This article was originally published on March 21, 2016 on Huffington Post by Ariel Edwards-Levy 

Most Americans want Republicans in the U.S. Senate to consider the president’s Supreme Court nominee, new surveys show.

GOP leaders have pledged not to consider Merrick Garland, President Barack Obama’s nominee, saying they want to leave the seat vacant until a new president takes office next year. “I can’t imagine that a Republican-majority Congress, in a lame-duck session, after the American people have spoken, would want to confirm” Garland, said Senate Majority Leader Mitch McConnell (R-Ky.) on Sunday.

But in a new HuffPost/YouGov poll, Americans approve by a 13-point margin of Obama’s decision to nominate Garland, an appellate judge, to the Supreme Court. Fifty-two percent want Republicans in the Senate to hold hearings, while just 28 percent say they shouldn’t do so.

While Americans are divided along partisan lines, the split is less dramatic than one might expect. Sixty percent of Democrats want the Senate to hold hearings, as do 49 percent of Republicans and 46 percent of independents.

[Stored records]
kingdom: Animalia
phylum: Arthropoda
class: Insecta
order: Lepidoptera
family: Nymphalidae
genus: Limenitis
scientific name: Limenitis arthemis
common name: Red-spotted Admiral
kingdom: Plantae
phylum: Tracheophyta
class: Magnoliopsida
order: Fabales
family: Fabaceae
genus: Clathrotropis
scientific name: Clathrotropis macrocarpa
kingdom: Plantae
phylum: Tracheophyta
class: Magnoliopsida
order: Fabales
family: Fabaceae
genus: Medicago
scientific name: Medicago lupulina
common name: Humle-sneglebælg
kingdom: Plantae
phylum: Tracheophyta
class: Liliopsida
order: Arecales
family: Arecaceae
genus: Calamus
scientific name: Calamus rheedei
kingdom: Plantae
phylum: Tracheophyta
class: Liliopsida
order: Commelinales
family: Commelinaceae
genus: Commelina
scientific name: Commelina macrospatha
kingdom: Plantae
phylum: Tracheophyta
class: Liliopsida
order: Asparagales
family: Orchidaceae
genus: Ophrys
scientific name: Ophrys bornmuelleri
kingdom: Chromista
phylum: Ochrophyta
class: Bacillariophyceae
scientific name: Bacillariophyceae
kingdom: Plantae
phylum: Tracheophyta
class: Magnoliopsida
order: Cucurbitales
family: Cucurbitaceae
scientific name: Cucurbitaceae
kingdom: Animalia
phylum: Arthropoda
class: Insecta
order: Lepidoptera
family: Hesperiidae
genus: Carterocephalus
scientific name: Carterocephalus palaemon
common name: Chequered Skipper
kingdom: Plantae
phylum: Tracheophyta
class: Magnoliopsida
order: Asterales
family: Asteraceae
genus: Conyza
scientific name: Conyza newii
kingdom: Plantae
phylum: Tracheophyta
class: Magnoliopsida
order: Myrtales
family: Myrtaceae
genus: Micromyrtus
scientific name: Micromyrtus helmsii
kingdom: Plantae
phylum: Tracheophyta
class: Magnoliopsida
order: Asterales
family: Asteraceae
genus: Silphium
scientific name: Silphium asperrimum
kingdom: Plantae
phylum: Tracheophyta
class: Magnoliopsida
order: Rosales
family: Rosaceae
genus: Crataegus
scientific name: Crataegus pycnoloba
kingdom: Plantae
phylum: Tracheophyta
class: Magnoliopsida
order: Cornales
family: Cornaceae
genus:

### WORK ORDER A:
According to the article, what share of Americans say Republicans in the Senate shouldn't hold hearings on the nominee?
### WORK ORDER B:
Please list every person named in the article.
The entries have nothing to do with the article.

### FINAL ANSWER A:
28 percent

### FINAL ANSWER B:
Ariel Edwards-Levy, Merrick Garland, Barack Obama, Mitch McConnell